You may have to pay taxes on an annuity purchased with IRA funds, depending on whether you use pre-tax or after-tax money. Consult a trusted financial advisor or accountant first so you know what to expect.
An RMD calculator can help you decide if this is a good strategy for you. If this seems like a feasible option for your investment goals, the sooner you start this strategy before you turn 72, the better. Your initial investment can grow by an annual 5% before you are required to take your RMDs.
Maximizing Your RMDs With Life Insurance
Another creative strategy to maximize RMDs is to apply those annual dollar amounts to the purchase of an annuity or life insurance policy. If you qualify for life insurance, this would be the first choice because the death benefit would pass tax-free to your listed beneficiaries. It also leverages your money by letting you purchase a policy that pays out much more than the premiums you pay into it.
Figure out what the after-tax dollar amount would be from your RMD. Then buy as much life insurance death benefit with that as possible. Term life insurance is a low-cost option, but it will either stop at the end of your term or require increased premiums if you have a renewable policy. Single-premium whole life works well if you qualify. You pay a premium once, and then the policy is in effect for your lifetime, passing to your beneficiaries when you die.

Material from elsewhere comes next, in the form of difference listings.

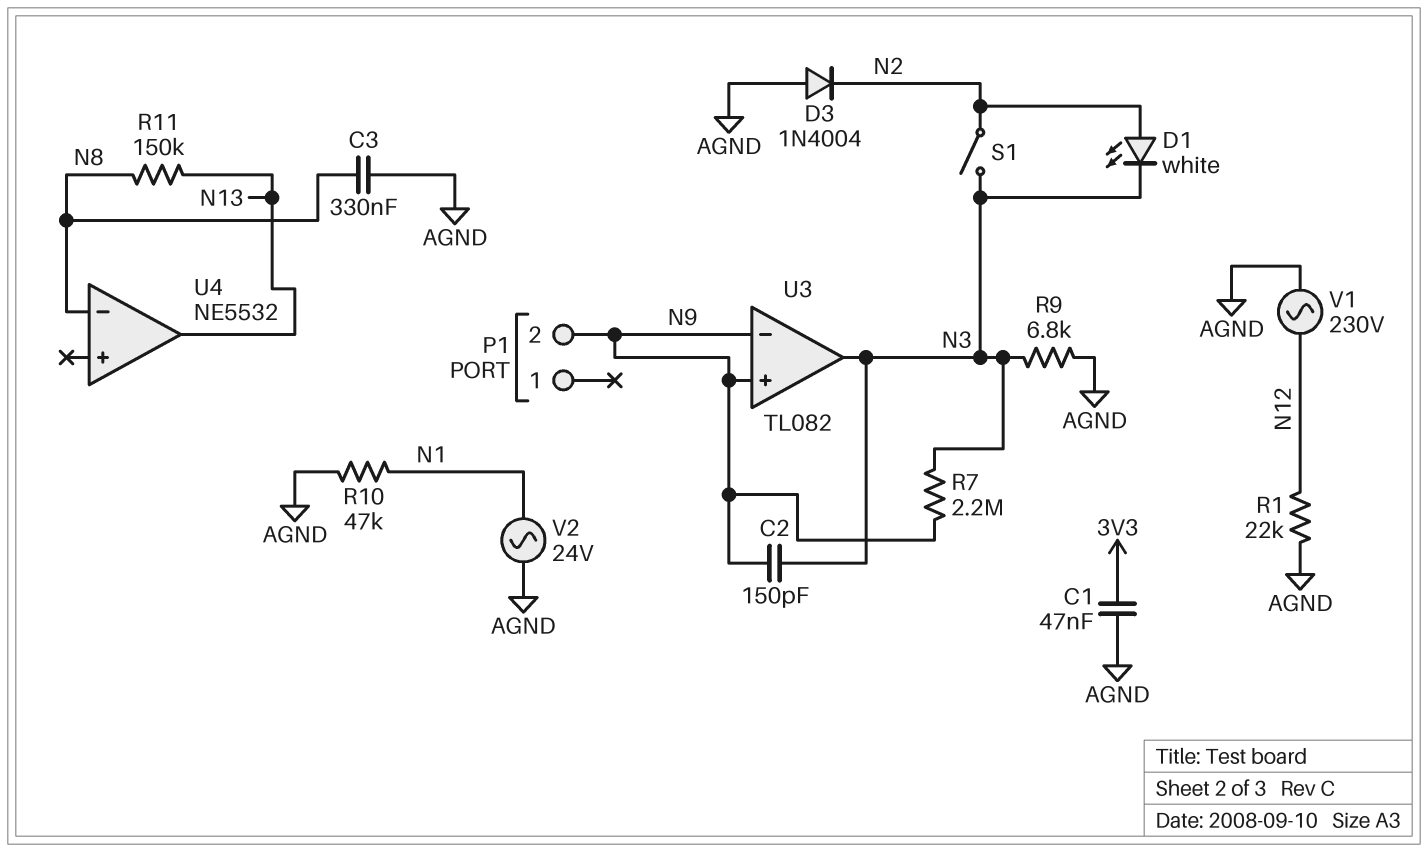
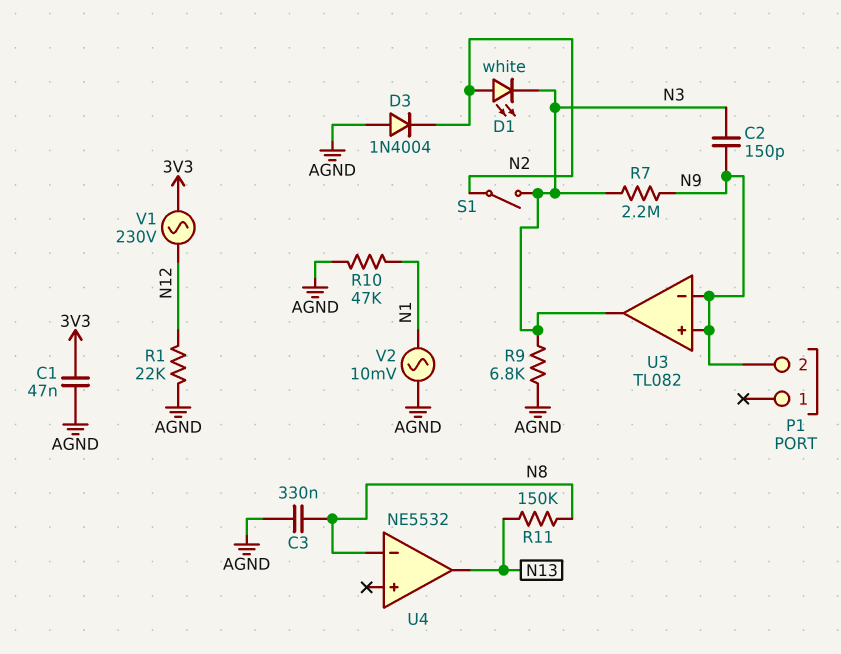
V1: AC 230V (AGND, N12) -> AC 230V (3V3, N12)
V2: AC 24V (AGND, N1) -> AC 10mV (AGND, N1)

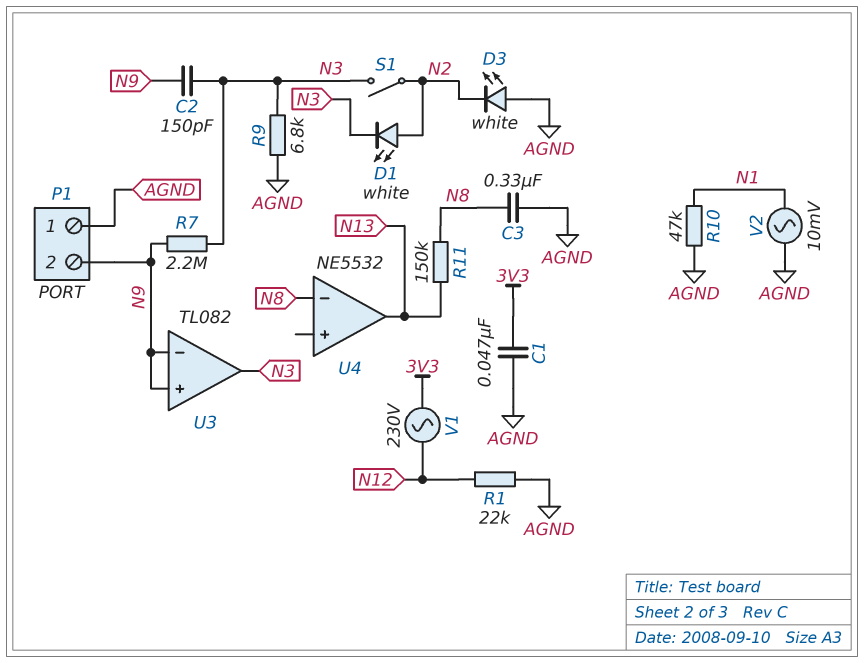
D3: diode 1N4004 (A AGND, K N2) -> LED white (A AGND, K N2)
P1 pin 1: none -> AGND

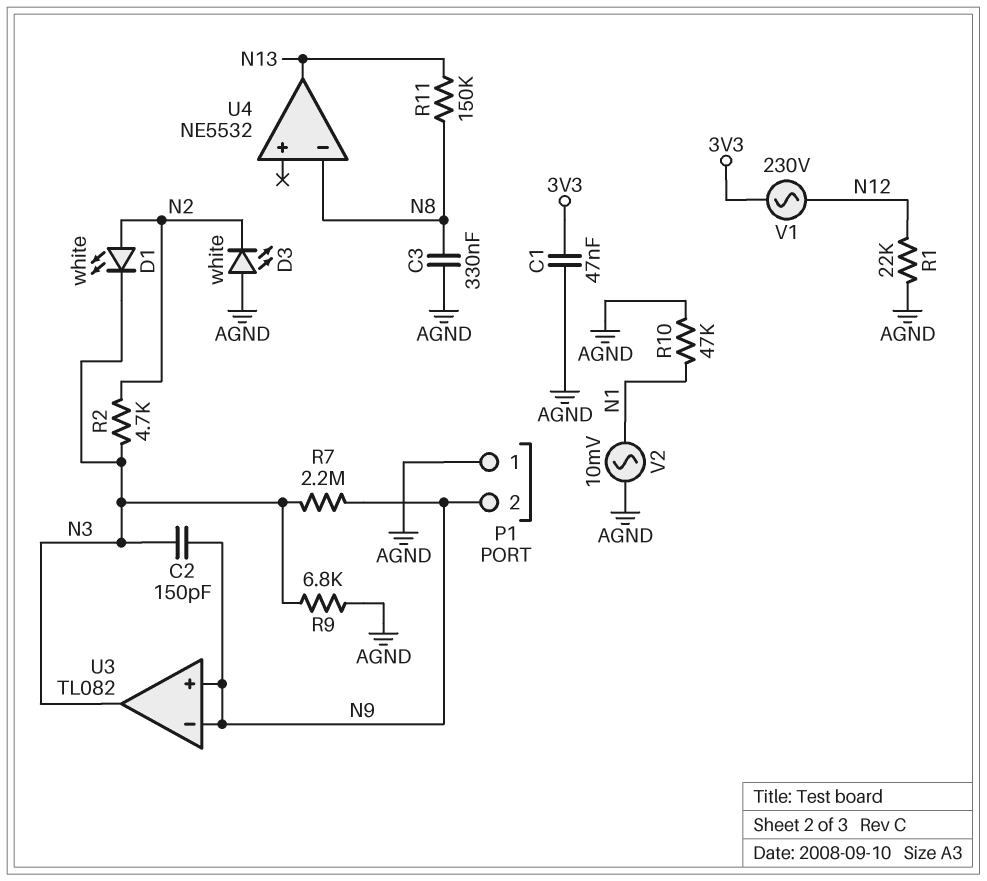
R2: none -> 4.7k (N2, N3)
S1: switch (N2, N3) -> none

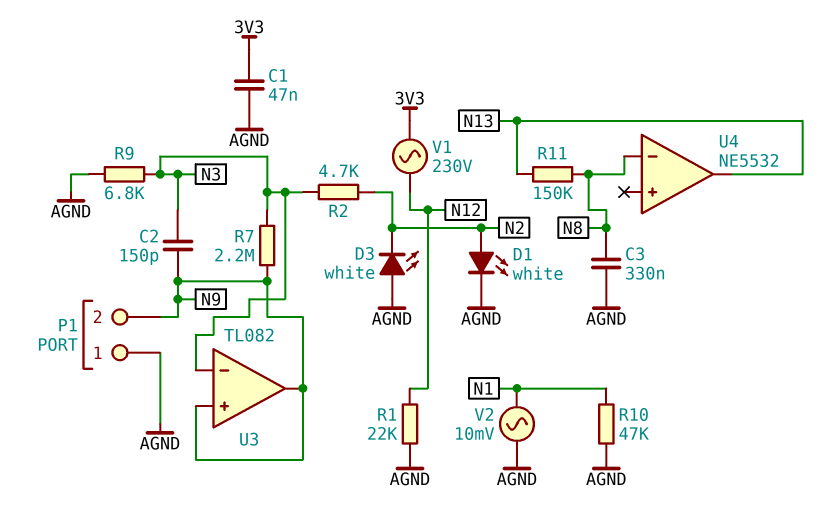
D1: LED white (A N2, K N3) -> LED white (A N2, K AGND)
U3 pin in-: N9 -> N3
U3 pin out: N3 -> N9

If you do not qualify for life insurance, the same strategy can be used to buy a flexible-premium fixed annuity with a guaranteed death benefit rider attached to the policy. A flexible premium means you can add money to the policy. This annuity strategy is another very effective way to use your RMDs. Note the death benefit will not pass tax-free to your beneficiaries, as with life insurance.
Having to take your Required Minimum Distributions (RMDs) need not be painful—an annuity or life insurance solution may exist that will fit your overall legacy plan beautifully.